28. octobre 2021 | Technologies

Cellules solaires, puces informatiques et LED : le gallium est présent dans de nombreuses technologies d’avenir. L’utilisation du métal technologique pour la réduction des gaz à effet de serre est actuellement testée.

La combustion de sources d’énergie contenant du carbone produit du dioxyde de carbone (CO2) en quantités nuisibles pour le climat. L’industrie automobile fait donc lentement ses adieux à la production de moteurs à combustion. Cependant, les combustibles fossiles tels que le pétrole ou le charbon peuvent difficilement être complètement éliminés de l’industrie à l’heure actuelle.

L’hydrogène est considéré comme une alternative possible. Toutefois, cette solution n’est viable que si l’électricité issue des énergies renouvelables est utilisée pour la production du gaz par électrolyse. En attendant que cet hydrogène dit « vert » soit disponible en quantité suffisante, les technologies de transition pourraient jouer un rôle important sur la voie de la production de biens sans émissions.

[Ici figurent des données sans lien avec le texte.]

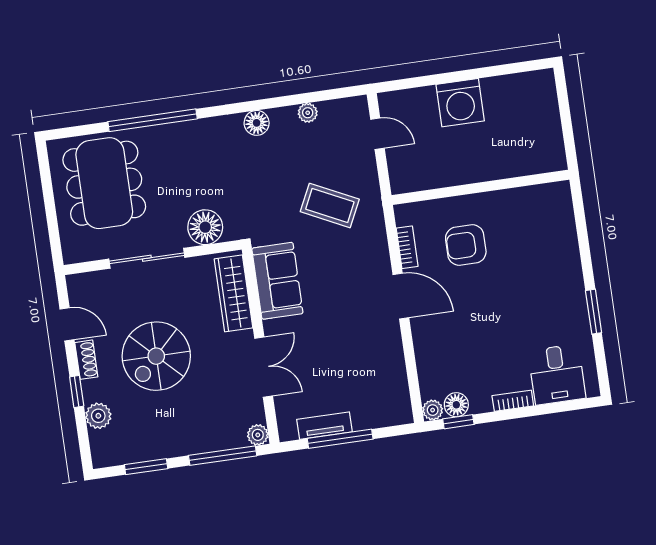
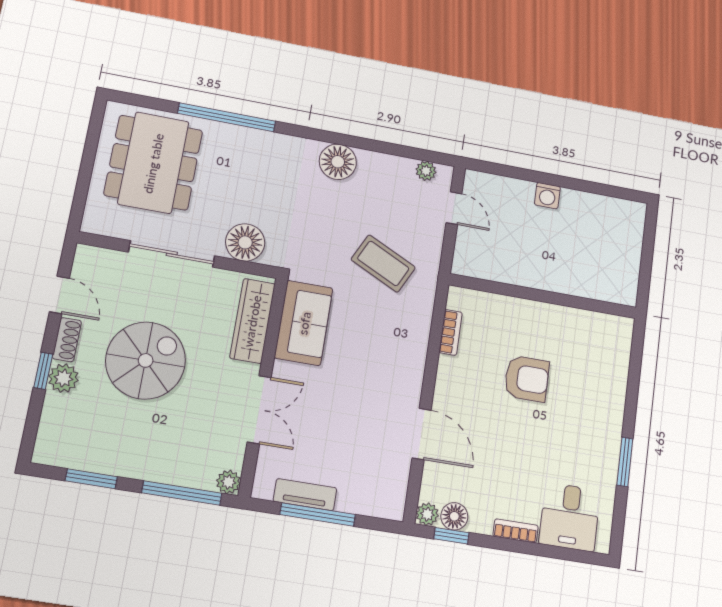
washing machine: (460, 103) -> (547, 196), width x0.53, depth x0.53
plant: (308, 113) -> (426, 171), moved
floor lamp: (257, 123) -> (338, 162), width x1.38, depth x1.38
armchair: (466, 245) -> (527, 379), moved, turned 180
door: (401, 296) -> (422, 434), moved
spiral stairs: (156, 356) -> (146, 360), turned 180
plant: (98, 416) -> (63, 378), moved

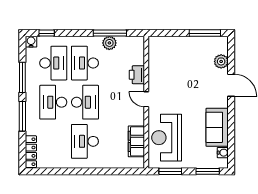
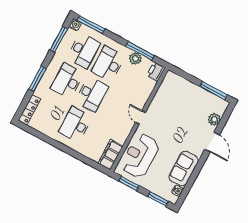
window: (47, 33) -> (91, 25), width x2.17
printer: (137, 75) -> (156, 72), moved
window: (22, 77) -> (59, 39), moved
filing cabinet: (136, 141) -> (110, 155), moved

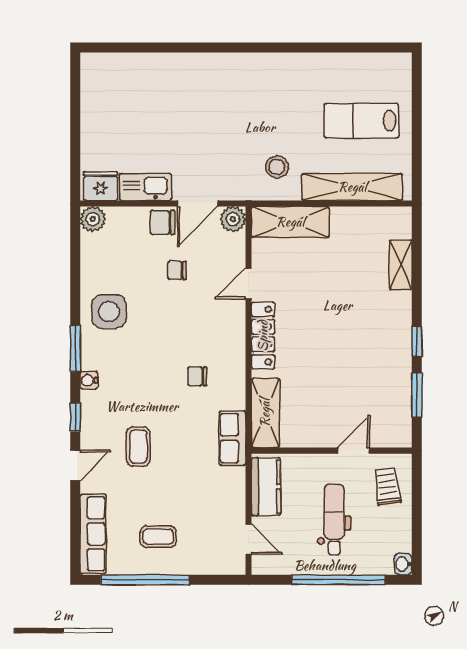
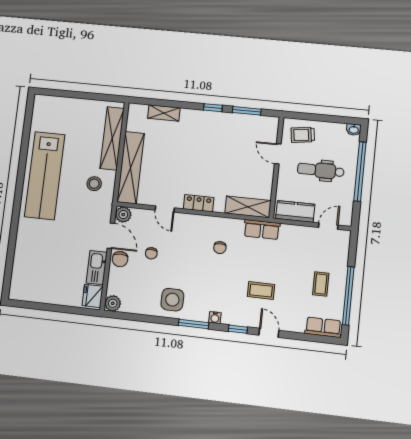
lab bench: (361, 121) -> (45, 176), moved, width x1.86, depth x1.39
shelving: (290, 222) -> (131, 168), width x1.47
locker: (263, 336) -> (199, 203), width x0.66
row of seats: (93, 534) -> (323, 327), width x0.68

Une équipe internationale de chercheurs dirigée par le professeur Kourosh Kalantar-Zadeh, de l’université de Nouvelle-Galles du Sud à Sydney, a mis au point un procédé permettant de dissoudre le CO2 en composants inoffensifs. Le gaz est introduit dans une solution contenant de l’argent et des nanoparticules de gallium. En ajoutant de l’énergie mécanique, on déclenche une réaction dans laquelle le CO2 est divisé en oxygène (O2) et en flocons de carbone. Les flocons peuvent être transformés en fibre de carbone, un matériau utilisé notamment dans l’industrie aérospatiale.

La conversion d’une tonne de CO2 en composants inoffensifs coûterait environ 100 dollars américains avec ce procédé, ce qui le rendrait compétitif, écrivent les scientifiques. Le processus doit maintenant être mis à grande échelle pour démontrer qu’il convient à une utilisation industrielle.